Global research trends in Rhizodeposition-mediated soil carbon cycle: A bibliometric analysis
Applied Soil Ecology 202: 105531-105531
Article 2024 English
Authors
DC
Dongming Chen
FY
Fei Yan
XF
Xuemei Fang
Abstract
1 min read
Rhizodeposition plays a crucial role in the soil carbon (C) cycle, yet a comprehensive understanding of global research trends and directions related to rhizodeposition remains elusive. To provide a global perspective, this study employs bibliometric analysis to systematically review research on the Soil C cycle-rhizodeposition (SCC-Rhizo) publication characteristics, topic trends, and knowledge domains over the past decades. The SCC-Rhizo documents (2598) from 1966 to 2023 in the Web of Science Core Collection and Scopus were analyzed using VOSviewer, CiteSpace software and ‘bibliometrix’ package of R. A significant rise in annual publications and international scientific collaboration has been observed over the past years, indicating substantial growth potential and a dynamic research landscape. The study topics varied and flourished over time. The research scope expands from small-scale lab simulations to encompass large-scale ecosystem studies in diverse environments (i.e. grasslands, forests and paddy fields).
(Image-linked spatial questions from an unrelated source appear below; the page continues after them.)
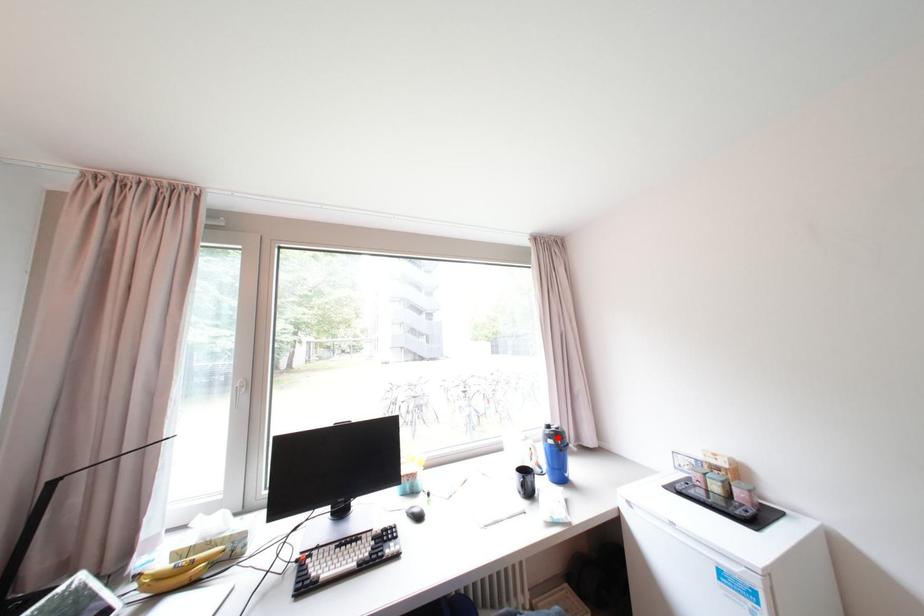
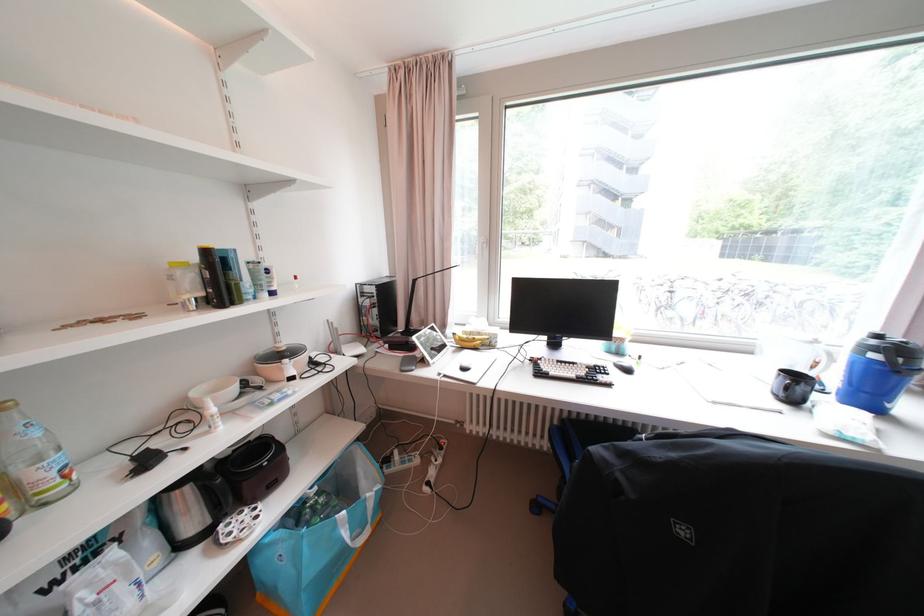
Question: I am providing you with two images of the same scene from different viewpoints. A red point is marked on the first image. Is the red point's position out of view in image 2?

Choices:
 (A) Yes
 (B) No

Answer: (B)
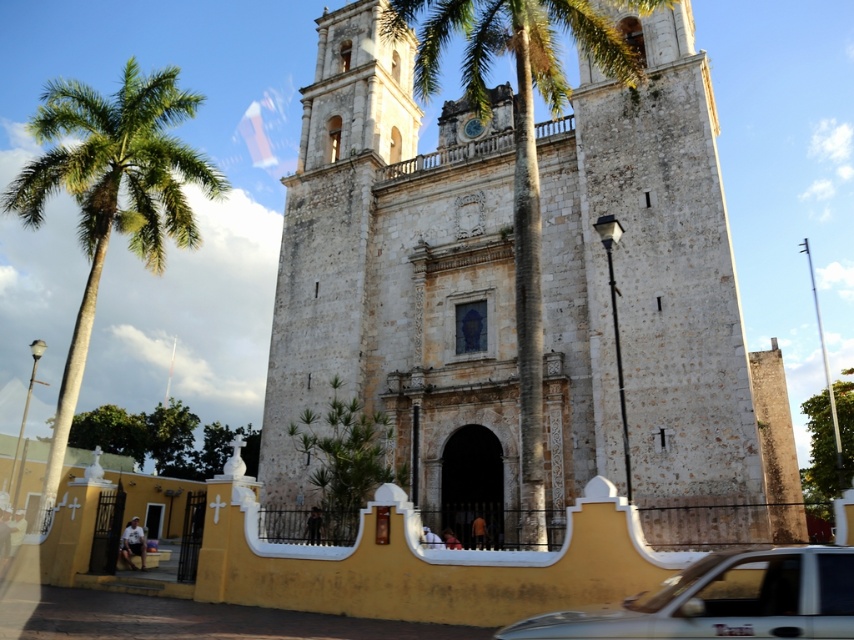
Question: Which is farther from the green leafy palm tree at left?

Choices:
 (A) white matte taxi at lower right
 (B) green leafy palm tree at center

Answer: (A)

Question: Is green leafy palm tree at center to the right of white matte taxi at lower right from the viewer's perspective?

Choices:
 (A) no
 (B) yes

Answer: (A)

Question: Which object is positioned farthest from the green leafy palm tree at center?

Choices:
 (A) white matte taxi at lower right
 (B) green leafy palm tree at left

Answer: (B)

Question: Which of these objects is positioned closest to the green leafy palm tree at center?

Choices:
 (A) white matte taxi at lower right
 (B) green leafy palm tree at left

Answer: (A)

Question: From the image, what is the correct spatial relationship of green leafy palm tree at left in relation to green leafy palm tree at center?

Choices:
 (A) right
 (B) left

Answer: (B)

Question: Is green leafy palm tree at left to the left of green leafy palm tree at center from the viewer's perspective?

Choices:
 (A) no
 (B) yes

Answer: (B)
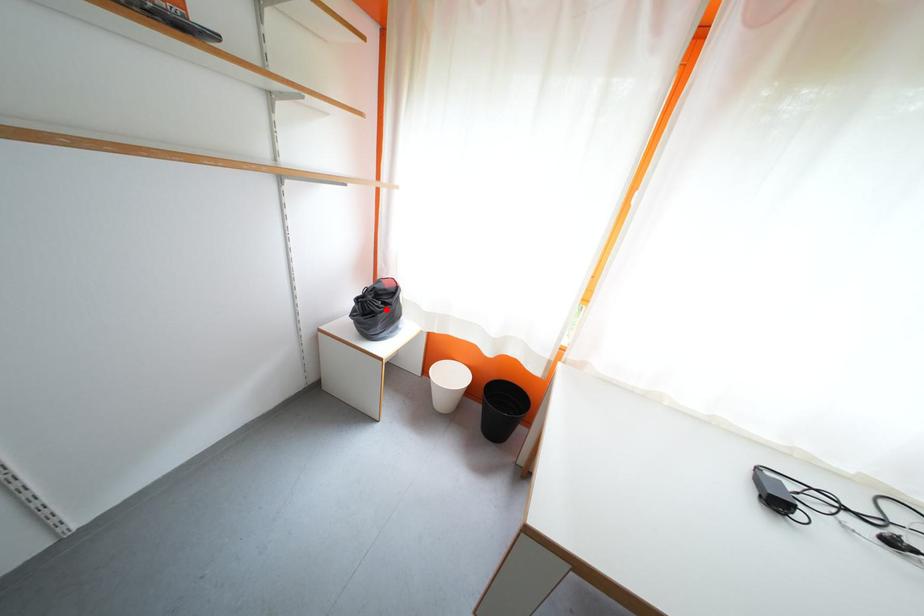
The composition of rhizodeposition has been scrutinized from general compounds to specific materials (such as organic acids), while interactions between rhizodeposition and soil are currently being explored at the molecular level, which is expected to be a focal point of future research. Beyond bacteria, investigations now encompass fungi, microbial activity, and microbial communities. Isotope labeling and metagenomics sequencing are increasingly prevalent technology in SCC-Rhizo research. The results provide a global, objective perspective for understanding SCC-Rhizo research over the past decades. This research underscores the necessity for future studies to accurately quantify the rates and composition of rhizodeposition at the ecosystem level, explore the interactions with soil components, and develop predictive models.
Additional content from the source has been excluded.